HESPERIDIN (HDN) AN ANTIOXIDANT FLAVONOID PREVENTS CARBON TETRACHLORIDE (CCl4) - INDUCED ‎HEPATIC TOXICITY IN MALE ALBINO RATS

ABSTRACT

Background: Through this research work, an experimental study was conducted to evaluate the protective effects of an antioxidant (Hesperidin) on carbon tetrachloride-induced hepatic toxicity. This effect was evaluated through assessment of liver functions as well as histopathological changes in livers of rats exposed to Hesperidin prior to carbon tetrachloride.

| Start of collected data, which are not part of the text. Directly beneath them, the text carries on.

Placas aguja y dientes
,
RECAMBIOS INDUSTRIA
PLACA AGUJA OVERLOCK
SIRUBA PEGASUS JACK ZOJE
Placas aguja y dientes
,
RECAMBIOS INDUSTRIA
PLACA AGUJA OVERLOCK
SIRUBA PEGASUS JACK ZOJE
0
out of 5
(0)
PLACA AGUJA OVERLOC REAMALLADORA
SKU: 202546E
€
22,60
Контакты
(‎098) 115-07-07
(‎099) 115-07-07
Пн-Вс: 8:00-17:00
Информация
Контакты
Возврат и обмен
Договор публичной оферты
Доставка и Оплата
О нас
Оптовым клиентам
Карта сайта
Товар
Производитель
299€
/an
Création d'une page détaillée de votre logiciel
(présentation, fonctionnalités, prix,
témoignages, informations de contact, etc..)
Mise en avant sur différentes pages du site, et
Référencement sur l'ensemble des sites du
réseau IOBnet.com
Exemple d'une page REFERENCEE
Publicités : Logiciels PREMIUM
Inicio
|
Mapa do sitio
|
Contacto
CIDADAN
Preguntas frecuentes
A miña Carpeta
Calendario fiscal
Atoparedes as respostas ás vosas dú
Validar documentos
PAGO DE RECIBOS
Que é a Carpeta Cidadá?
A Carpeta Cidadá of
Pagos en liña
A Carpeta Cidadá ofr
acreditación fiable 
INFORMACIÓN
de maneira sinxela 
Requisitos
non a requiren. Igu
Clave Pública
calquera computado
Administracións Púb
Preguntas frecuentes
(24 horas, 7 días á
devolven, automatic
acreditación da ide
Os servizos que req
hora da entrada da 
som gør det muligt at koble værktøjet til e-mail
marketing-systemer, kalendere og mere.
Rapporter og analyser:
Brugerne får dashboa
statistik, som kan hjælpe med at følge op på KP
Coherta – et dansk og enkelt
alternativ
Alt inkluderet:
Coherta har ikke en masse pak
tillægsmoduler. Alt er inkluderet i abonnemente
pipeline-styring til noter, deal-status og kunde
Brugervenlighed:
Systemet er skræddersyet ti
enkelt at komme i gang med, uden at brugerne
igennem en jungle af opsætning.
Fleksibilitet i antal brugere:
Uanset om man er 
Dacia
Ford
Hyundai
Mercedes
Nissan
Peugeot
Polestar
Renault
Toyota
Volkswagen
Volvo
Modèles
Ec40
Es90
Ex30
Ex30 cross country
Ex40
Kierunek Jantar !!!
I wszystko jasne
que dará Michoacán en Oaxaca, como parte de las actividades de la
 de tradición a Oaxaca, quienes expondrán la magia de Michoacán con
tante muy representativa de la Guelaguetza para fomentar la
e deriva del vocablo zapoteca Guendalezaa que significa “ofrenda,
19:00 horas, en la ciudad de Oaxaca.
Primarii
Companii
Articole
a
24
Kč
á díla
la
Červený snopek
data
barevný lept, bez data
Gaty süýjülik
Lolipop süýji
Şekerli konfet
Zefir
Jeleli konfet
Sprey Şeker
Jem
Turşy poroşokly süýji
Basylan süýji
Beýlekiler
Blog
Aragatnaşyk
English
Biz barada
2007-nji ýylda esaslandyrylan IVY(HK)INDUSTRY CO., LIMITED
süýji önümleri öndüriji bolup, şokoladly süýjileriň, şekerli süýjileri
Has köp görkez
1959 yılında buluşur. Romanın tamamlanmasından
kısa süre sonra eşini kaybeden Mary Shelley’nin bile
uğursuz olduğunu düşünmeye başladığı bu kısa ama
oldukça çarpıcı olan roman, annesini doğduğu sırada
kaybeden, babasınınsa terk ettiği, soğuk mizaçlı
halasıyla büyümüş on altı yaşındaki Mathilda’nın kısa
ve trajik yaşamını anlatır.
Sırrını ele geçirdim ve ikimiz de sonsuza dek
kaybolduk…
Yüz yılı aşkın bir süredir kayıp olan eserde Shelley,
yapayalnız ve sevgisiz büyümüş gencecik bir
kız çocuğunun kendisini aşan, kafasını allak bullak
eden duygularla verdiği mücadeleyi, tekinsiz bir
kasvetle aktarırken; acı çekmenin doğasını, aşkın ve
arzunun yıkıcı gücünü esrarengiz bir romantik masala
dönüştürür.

Materials and Methods: Thirty two male albino rats (160-200 gm) were chosen as an animal model for this study and distributed to four equal groups each of 8 rats. Group I (Negative control group, i.e., No CCL₄ or HDN). Group II (Positive control group): received vehicle (Carboxymethyl Cellulose) for 10 days and were challenged with CCl₄ 2 ml/kg/SC (40% v/v in olive oil) on 8^th day. Group III (HDN: 100 mg/kg): rats received HDN continuously for 8 days. On 8^th day, they received CCl₄ 2ml/kg/SC in olive oil. HDN was further continued for 2 more days. Group IV (HDN: 200 mg/kg): rats received HDN continuously for 8 days. On 8^th day, they received CCl₄ 2ml/kg/SC in olive oil. HDN was further continued for 2 more days. After ten days of treatment, the following were assessed: liver enzymes, tumour necrosis factor –alpha, oxidant parameters as malondialdehyde and antioxidant parameters as glutathione, superoxide dismutase, and total antioxidant capacity. Histopathological examination of the liver tissues was conducted.

Results: Hesperidin in the dose of 100 and 200 mg/kg produced a significant decrease in the levels of liver enzymes, alanine aminotransferase (ALT) and aspartate aminotransferase (AST),tumour necrosis factor–alpha(TNF-α), and oxidant parameters as malondialdehyde (MDA). Antioxidant parameters as glutathione (GSH), superoxide dismutase (SOD), and total antioxidant capacity (T-AOC), also have shown significant increase. These findings were confirmatory to histopathology.

Conclusion: Hesperidin in a dose of 100 and 200 mg/kg offers significant protection against hepatotoxicity produced by CCl₄ in albino rats, but this protection is dose-dependent.

KEYWORDS: Hesperidin (HDN), Antioxidants, Hepatic Toxicity and CCl4.